Fachkraft für Kreislauf- und Abfallwirtschaft

Ohne sie würden wir in unserem eigenen Müll ersticken: Der Fachkraft für Kreislauf- und Abfallwirtschaft ist es zu danken, dass die Tag für Tag anfallenden Abfälle fachgerecht und umweltverträglich entsorgt bzw. wiederverwertet und zuvor gesammelt und sortiert werden. Drei Jahre dauert die Ausbildung, die mit den Schwerpunkten Logistik, Sammlung und Vertrieb, Abfallverwertung und -behandlung oder Abfallbeseitigung und -behandlung gewählt werden kann. Allzu zart besaitet sollte man nicht sein, denn die Arbeit verlangt einiges ab: Im Freien, z.B. auf Deponien, muss man Hitze, Nässe und Kälte trotzen, in Zerkleinerungsanlagen kann es laut werden, und Müll verströmt in der Regel keinen Rosenduft. Dafür sind Sorgfalt und Verantwortungsbewusstsein wichtige Eigenschaften der Fachkraft für Kreislauf- und Abfallwirtschaft, denn sie hantiert auch mit umweltgefährdenden Stoffen, muss zuverlässig Wiederverwertbares von Restmüll trennen und bedient Maschinen. Nicht zuletzt ist Kundenorientierung gefragt, wenn Privat- oder Geschäftsleute Fragen zur Abfallentsorgung haben.
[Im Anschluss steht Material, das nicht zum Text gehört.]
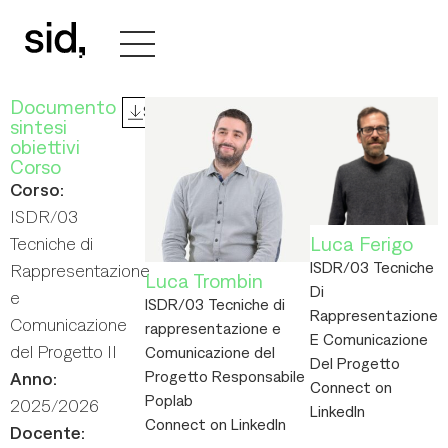
Documento
Syllabus
sintesi
obiettivi
Corso
Corso:
ISDR/03
Luca Ferigo
Tecniche di
ISDR/03 Tecniche
Rappresentazione
Luca Trombin
Di
e
ISDR/03 Tecniche di
Rappresentazione
Comunicazione
rappresentazione e
E Comunicazione
del Progetto II
Comunicazione del
Del Progetto
Progetto Responsabile
Anno:
Connect on
Poplab
2025/2026
LinkedIn
Connect on LinkedIn
Docente: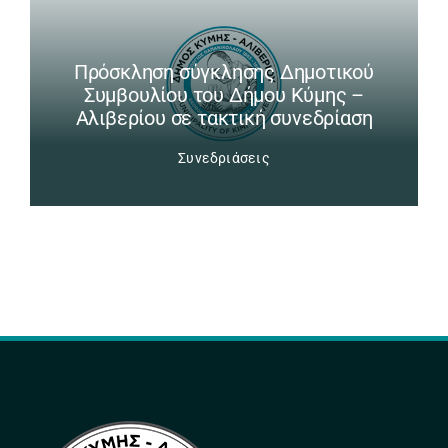
Πρόσκληση σύγκλησης Δημοτικού
Συμβουλίου του Δήμου Κύμης –
Αλιβερίου σε τακτική συνεδρίαση
Συνεδριάσεις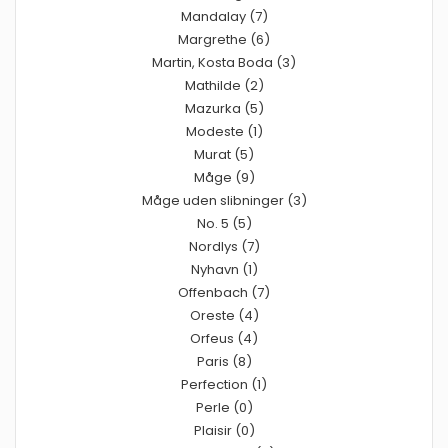
Mandalay (7)
Margrethe (6)
Martin, Kosta Boda (3)
Mathilde (2)
Mazurka (5)
Modeste (1)
Murat (5)
Måge (9)
Måge uden slibninger (3)
No. 5 (5)
Nordlys (7)
Nyhavn (1)
Offenbach (7)
Oreste (4)
Orfeus (4)
Paris (8)
Perfection (1)
Perle (0)
Plaisir (0)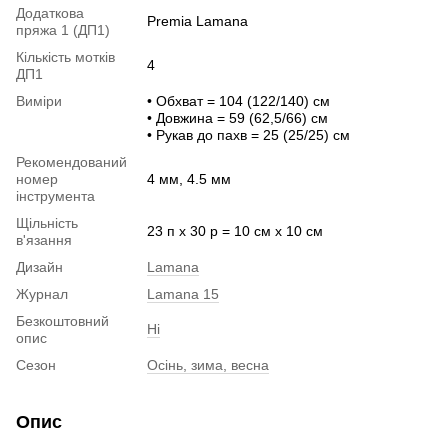
Додаткова
Premia Lamana
пряжа 1 (ДП1)
Кількість мотків
4
ДП1
Виміри
• Обхват = 104 (122/140) см
• Довжина = 59 (62,5/66) см
• Рукав до пахв = 25 (25/25) см
Рекомендований
номер
4 мм, 4.5 мм
інструмента
Щільність
23 п х 30 р = 10 см х 10 см
в'язання
Дизайн
Lamana
Журнал
Lamana 15
Безкоштовний
Ні
опис
Сезон
Осінь, зима, весна
Опис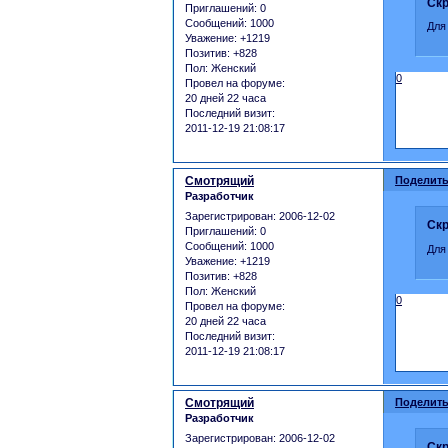
Скр
Приглашений:
0
Сообщений:
1000
Для
Уважение:
+1219
Позитив:
+828
Пол:
Женский
0
Провел на форуме:
20 дней 22 часа
Последний визит:
2011-12-19 21:08:17
Смотрящий
Поделить
Разработчик
Зарегистрирован
: 2006-12-02
Скр
Приглашений:
0
Сообщений:
1000
Для
Уважение:
+1219
Позитив:
+828
Пол:
Женский
0
Провел на форуме:
20 дней 22 часа
Последний визит:
2011-12-19 21:08:17
Смотрящий
Поделить
Разработчик
Зарегистрирован
: 2006-12-02
Скр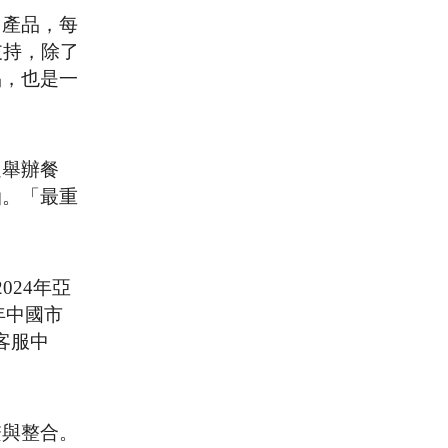
司產品，每
支持，除了
品，也是一
過舉辦餐
油。「最重
24年亞
年中國市
客服中
繫與整合。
Voraussetzung für die Weiterbehandlung des Mülls ist die Organisation und Umsetzung der Sammlung. Das beinhaltet das Planen der wöchentlichen Abholtouren ebenso wie die Betreuung der Container an ausgewiesenen Sammelstellen. Bisweilen muss der Transport von Problemmüll unter Beachtung der notwendigen Sicherheitsvorschriften gesondert organisiert werden.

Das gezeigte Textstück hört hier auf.